And the US hasn’t been the US for many decades. It’s been a downhill run since the Chicago cabal of communists disseminated the written works of Lenin, starting in the 1930’s.

FOR THE RECORD:

Harry Canter, was secretary of the Boston Communist Party USA in the early 1930s.

http://keywiki.org/index.php/Harry_Canter

Soviet Sojourn

After his release Harry Canter moved his family, including son David Canter to the Soviet Union.[3];

There Harry Canter was employed by the Soviet government translating Lenin’s works from Russian to English.

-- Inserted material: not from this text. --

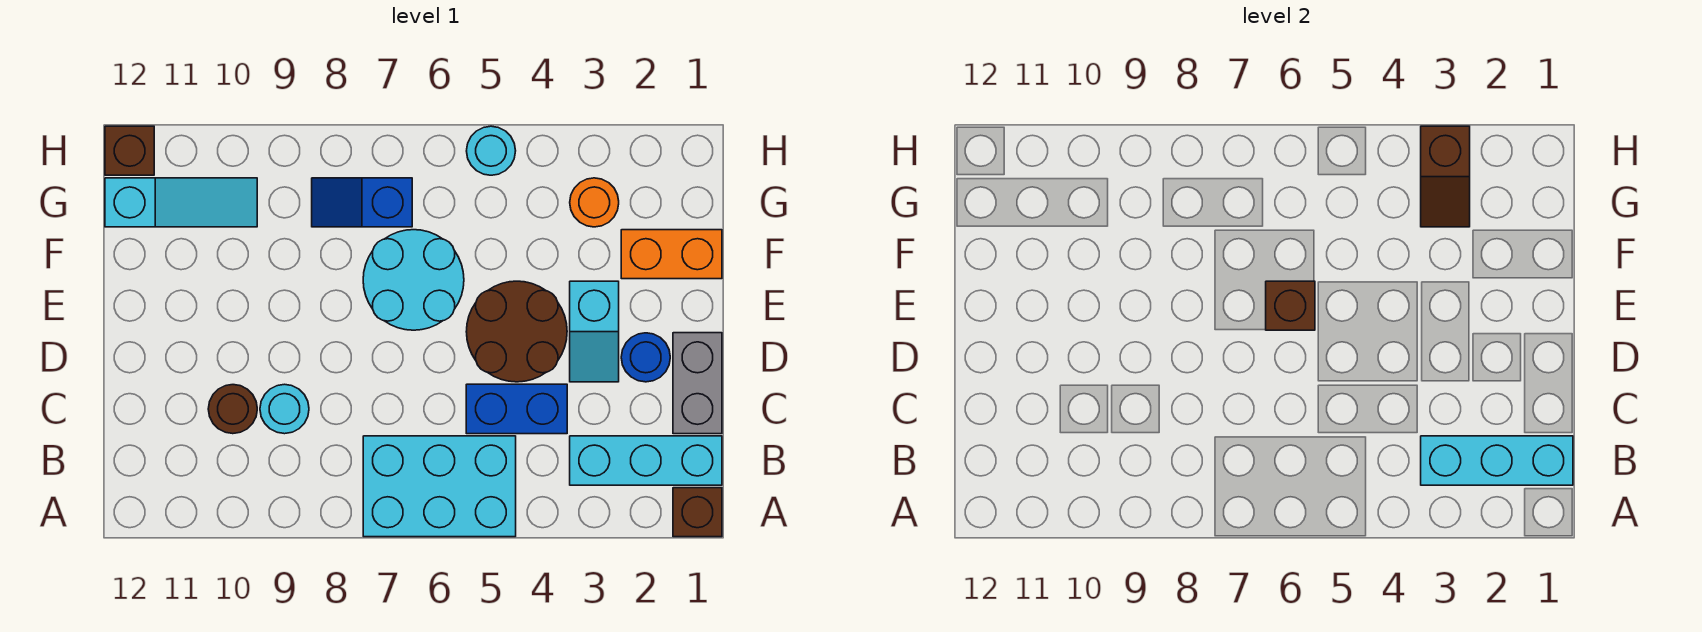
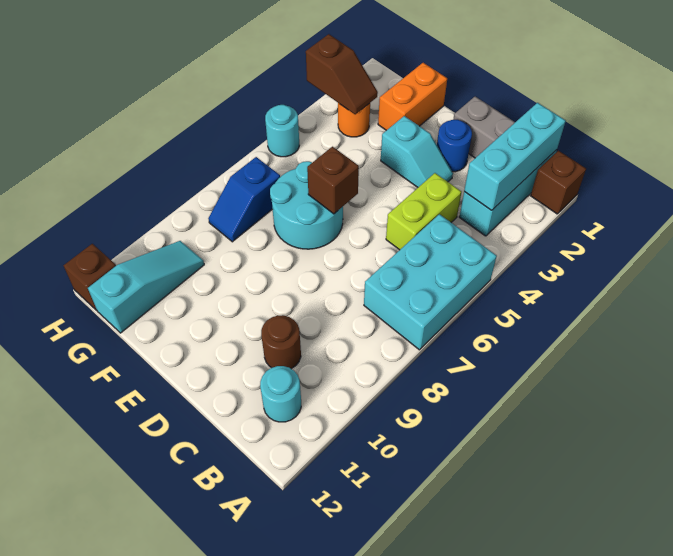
blue brick C4:C5 level 1 -> lime brick C4:C5 level 1
cyan round brick C9 level 1 -> cyan round brick B11 level 1
brown round brick D4:E5 level 1 -> none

Around 1930, the family was invited to go over to the Soviet Union, so that Harry Canter could teach printing techniques to the Russians. They were translating ideological papers into English at that time. Evan Canter has several volumes of translated works that he printed, including a series of Lenin’s translated papers that actually have Harry Canter’s name in them.[4]

Harry Canter’s devotion to the Communist cause, even earned him an audience with Stalin in 1932.

Chicago

By 1946 the family had turned up in Chicago, where Harry Canter worked for many years as Secretary of Chicago Local 16 of the International Typographical Union.

Harry Canter eventually worked as a proof reader for newspapers, the Chicago Daily News, and, possibly, the Sun, until he retired. He was also a union organizer [Chicago Typographical Union #16].[5]

Circa 1948, Harry Canter was part of a group which purchased a communist newspaper, the Chicago Star from its owner Frank Marshall Davis, who was about to leave the mainland for Hawaii.

Harry Canter later moved to San Fransisco, where he remained active in leftist causes. David Canter however remained in Illinois...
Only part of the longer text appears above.